Problem description: Write out all the entries word for word and omit any pictures.

Records for this exercise:
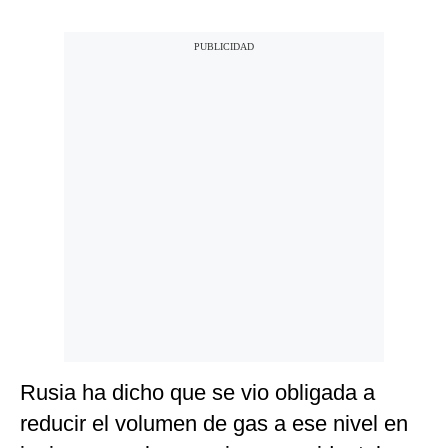
Rusia ha dicho que se vio obligada a
reducir el volumen de gas a ese nivel en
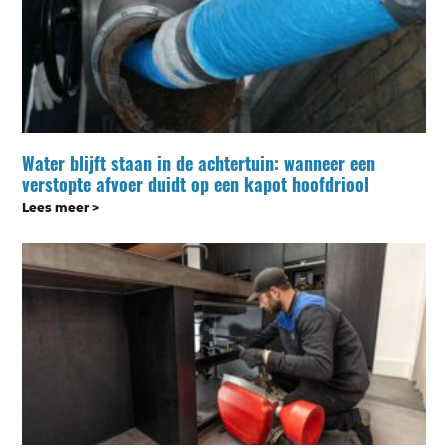
Water blijft staan in de achtertuin: wanneer een
verstopte afvoer duidt op een kapot hoofdriool
Lees meer >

Response to this task:
Rusia ha dicho que se vio obligada a
reducir el volumen de gas a ese nivel en
Water blijft staan in de achtertuin: wanneer een
verstopte afvoer duidt op een kapot hoofdriool
Lees meer >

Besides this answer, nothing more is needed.